Your instructions: Your reply should hold only the lines from the records below where "shoulder" occurs.

Supplied data: Begin

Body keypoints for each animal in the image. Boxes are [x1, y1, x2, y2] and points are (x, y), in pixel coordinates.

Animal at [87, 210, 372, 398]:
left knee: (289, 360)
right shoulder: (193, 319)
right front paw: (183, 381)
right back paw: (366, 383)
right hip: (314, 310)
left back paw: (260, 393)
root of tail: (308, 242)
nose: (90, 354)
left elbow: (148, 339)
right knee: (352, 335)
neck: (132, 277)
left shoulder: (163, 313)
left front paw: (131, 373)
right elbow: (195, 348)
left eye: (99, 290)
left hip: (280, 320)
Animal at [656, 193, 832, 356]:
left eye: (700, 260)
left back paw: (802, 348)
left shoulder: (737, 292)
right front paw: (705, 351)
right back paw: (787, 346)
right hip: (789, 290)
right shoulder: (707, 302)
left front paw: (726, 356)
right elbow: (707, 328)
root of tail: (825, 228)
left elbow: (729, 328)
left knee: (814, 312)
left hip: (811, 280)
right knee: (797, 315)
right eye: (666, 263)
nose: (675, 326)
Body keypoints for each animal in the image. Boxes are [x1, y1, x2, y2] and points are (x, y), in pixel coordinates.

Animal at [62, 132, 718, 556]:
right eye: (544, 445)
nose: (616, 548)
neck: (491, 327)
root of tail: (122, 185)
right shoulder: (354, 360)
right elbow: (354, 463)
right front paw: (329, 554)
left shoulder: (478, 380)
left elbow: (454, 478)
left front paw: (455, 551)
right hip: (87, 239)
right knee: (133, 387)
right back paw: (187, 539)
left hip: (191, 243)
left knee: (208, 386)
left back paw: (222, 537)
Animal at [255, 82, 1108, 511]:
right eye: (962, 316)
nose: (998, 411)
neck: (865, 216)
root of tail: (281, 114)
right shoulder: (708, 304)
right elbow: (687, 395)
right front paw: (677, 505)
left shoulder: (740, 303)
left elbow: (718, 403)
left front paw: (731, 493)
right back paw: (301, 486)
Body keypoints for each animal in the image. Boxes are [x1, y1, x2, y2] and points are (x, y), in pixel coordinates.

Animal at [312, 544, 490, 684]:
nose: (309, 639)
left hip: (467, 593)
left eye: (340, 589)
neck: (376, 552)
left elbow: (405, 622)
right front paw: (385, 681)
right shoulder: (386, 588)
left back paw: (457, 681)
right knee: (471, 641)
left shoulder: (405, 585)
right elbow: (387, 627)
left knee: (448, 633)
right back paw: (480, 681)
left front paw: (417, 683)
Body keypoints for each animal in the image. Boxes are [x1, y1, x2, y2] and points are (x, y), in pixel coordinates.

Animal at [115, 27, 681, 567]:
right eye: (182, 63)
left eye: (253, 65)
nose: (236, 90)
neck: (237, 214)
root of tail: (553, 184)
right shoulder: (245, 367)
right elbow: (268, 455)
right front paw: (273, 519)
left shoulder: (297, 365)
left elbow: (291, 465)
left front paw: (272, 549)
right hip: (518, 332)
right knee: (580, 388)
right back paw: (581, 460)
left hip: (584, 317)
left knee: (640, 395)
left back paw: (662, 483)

Supplied data: End

Reply:
right shoulder: (193, 319)
left shoulder: (163, 313)
left shoulder: (737, 292)
right shoulder: (707, 302)
right shoulder: (354, 360)
left shoulder: (478, 380)
right shoulder: (708, 304)
left shoulder: (740, 303)
right shoulder: (386, 588)
left shoulder: (405, 585)
right shoulder: (245, 367)
left shoulder: (297, 365)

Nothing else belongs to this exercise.